Reforming Yukon justice

After his time in prison, Gatensby was invited to a sweat lodge ceremony with prison inmates. He eventually became a regular helper at the ceremonies. 

"I suppose I had the highest of intentions and hopes for some miraculous thing to happen to those people we were working with," Gatensby says in the documentary.

But he was discouraged to see that often those individuals would return to prison weeks after they were released. "I thought, 'Jeepers, we have failed,'" he says. "We haven't been able to do what we came in here to do.'"

In the film, Gatensby recounts how he was approached by Stuart in the town of Carcross. "He said, 'Harold … it's not working, this court system in the community … I'm sending the same people to jail all the time.' He said, 'Do you think we could try something different?'"

"I looked at how my ancestors used to live. They were matriarchs. The women were the lawmakers. The women were the senators. And they said that when people step out of balance, the community's got to try and help them get back in balance again."

That's how the community would heal, Gatensby explains. "They sat in a circle. They talked with each other, day and night if they had to. They sat down and they took care of each other like that."

With Gatensby and Stuart working together, they tried a new approach: a group of young offenders would sit down with elders and talk. "Something came alive there," says Gatensby. "You could feel the respect and the love."

"For the next two hours, in that circle, it was a conversation about love," Stuart recalls. 

"That's what needed to be talked about, right? There was a disconnection between the youth and the elders. Total disconnection. And they both needed to have that connection." 

Both sides learned from the experience, and the community became healthier as a result. 

Of the four young individuals in that first circle, three never got in trouble with the law again. One even became the grand chief of the Council of Yukon First Nations, says Stuart. 

"We started to build a relationship, a community spirit," says Gatensby. "And so, man, it took off like a snowball rolling down the mountain. People got interested all over the place. You know, we started going outside the Yukon."

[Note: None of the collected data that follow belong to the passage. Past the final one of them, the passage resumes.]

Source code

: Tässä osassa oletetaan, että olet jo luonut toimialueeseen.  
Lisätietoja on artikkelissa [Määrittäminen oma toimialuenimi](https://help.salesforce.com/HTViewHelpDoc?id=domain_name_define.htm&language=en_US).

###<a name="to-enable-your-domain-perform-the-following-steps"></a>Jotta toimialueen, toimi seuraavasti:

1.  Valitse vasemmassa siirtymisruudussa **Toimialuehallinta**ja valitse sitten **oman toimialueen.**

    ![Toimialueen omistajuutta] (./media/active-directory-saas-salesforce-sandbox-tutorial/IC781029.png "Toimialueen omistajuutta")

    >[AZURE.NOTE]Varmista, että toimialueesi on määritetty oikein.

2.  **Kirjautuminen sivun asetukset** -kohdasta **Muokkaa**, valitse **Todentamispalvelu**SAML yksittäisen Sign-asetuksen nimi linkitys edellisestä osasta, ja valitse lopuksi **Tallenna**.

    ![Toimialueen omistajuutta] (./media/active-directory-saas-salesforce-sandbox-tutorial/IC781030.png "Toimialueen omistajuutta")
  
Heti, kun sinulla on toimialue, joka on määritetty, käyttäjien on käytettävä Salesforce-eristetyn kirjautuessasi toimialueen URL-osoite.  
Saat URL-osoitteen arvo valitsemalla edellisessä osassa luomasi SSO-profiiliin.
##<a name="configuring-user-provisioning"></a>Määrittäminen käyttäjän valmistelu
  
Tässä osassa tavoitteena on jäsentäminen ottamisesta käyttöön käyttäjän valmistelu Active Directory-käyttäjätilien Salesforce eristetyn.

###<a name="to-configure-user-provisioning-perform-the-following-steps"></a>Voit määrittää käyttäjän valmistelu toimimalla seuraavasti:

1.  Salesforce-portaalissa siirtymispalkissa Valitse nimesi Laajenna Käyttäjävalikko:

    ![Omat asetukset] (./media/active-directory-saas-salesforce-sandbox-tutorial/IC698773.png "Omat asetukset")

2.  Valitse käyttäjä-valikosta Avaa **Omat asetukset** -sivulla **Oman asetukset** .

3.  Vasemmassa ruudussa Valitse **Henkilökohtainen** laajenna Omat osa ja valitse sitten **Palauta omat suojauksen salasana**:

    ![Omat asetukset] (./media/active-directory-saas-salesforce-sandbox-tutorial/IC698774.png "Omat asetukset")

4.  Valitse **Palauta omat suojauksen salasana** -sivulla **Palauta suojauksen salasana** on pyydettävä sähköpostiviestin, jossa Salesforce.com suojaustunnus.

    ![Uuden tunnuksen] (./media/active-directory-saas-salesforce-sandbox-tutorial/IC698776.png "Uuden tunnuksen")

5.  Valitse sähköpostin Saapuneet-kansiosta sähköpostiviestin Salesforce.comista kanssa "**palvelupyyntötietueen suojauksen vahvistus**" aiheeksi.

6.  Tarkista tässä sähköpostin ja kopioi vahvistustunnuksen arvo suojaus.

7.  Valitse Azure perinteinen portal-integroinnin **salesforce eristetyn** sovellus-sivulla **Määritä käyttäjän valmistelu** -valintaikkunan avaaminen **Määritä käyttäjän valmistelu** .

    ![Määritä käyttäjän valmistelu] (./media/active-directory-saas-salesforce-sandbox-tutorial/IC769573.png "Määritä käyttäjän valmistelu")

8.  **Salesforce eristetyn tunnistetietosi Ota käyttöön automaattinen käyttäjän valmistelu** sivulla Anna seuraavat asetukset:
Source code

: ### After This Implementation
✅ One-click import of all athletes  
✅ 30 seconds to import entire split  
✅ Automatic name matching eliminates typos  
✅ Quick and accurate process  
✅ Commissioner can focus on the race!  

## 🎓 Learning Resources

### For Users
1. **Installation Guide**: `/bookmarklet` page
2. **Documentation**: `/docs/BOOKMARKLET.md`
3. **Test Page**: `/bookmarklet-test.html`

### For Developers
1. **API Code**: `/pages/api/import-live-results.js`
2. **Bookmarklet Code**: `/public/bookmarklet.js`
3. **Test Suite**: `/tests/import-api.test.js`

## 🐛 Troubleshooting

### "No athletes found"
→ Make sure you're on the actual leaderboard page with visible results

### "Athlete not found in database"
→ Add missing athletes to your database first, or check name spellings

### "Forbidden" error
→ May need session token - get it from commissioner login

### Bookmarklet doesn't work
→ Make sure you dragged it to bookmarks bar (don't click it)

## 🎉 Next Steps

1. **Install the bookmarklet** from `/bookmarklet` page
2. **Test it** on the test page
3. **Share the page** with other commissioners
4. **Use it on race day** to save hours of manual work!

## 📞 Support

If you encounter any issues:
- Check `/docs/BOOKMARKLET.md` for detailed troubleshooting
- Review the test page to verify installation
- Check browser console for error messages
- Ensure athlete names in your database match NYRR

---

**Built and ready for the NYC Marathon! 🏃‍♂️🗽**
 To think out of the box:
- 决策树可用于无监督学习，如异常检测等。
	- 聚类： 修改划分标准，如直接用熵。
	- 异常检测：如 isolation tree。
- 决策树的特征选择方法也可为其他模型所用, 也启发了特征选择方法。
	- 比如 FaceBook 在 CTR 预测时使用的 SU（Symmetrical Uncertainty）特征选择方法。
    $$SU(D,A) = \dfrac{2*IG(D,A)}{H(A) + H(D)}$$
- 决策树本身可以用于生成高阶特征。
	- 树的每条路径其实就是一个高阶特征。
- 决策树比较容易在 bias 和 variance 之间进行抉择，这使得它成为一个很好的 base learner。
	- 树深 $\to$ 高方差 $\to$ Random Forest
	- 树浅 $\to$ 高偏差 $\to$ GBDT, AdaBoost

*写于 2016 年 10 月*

A new approach to breaking the cycle

Stuart later spoke about peacemaking circles at a restorative justice conference. For others looking to break the cycle of incarceration in their communities, it was a lightbulb moment. 

"We're like, 'Oh my god, we have to learn about these things,'" says Molly Baldwin, the founder and CEO of Roca, a Massachusetts-based organization trying to disrupt incarceration, poverty and racism. Since incorporating peacemaking circles into its programs in 2000, Roca has seen great success.   

A Once and Future Peace follows one young offender's journey through the Roca program, guided by a former gang leader. 

By reviving an effective Indigenous practice and focusing on healing an entire community or family, peacemaking circles are now an integral part of restorative justice programs across North America.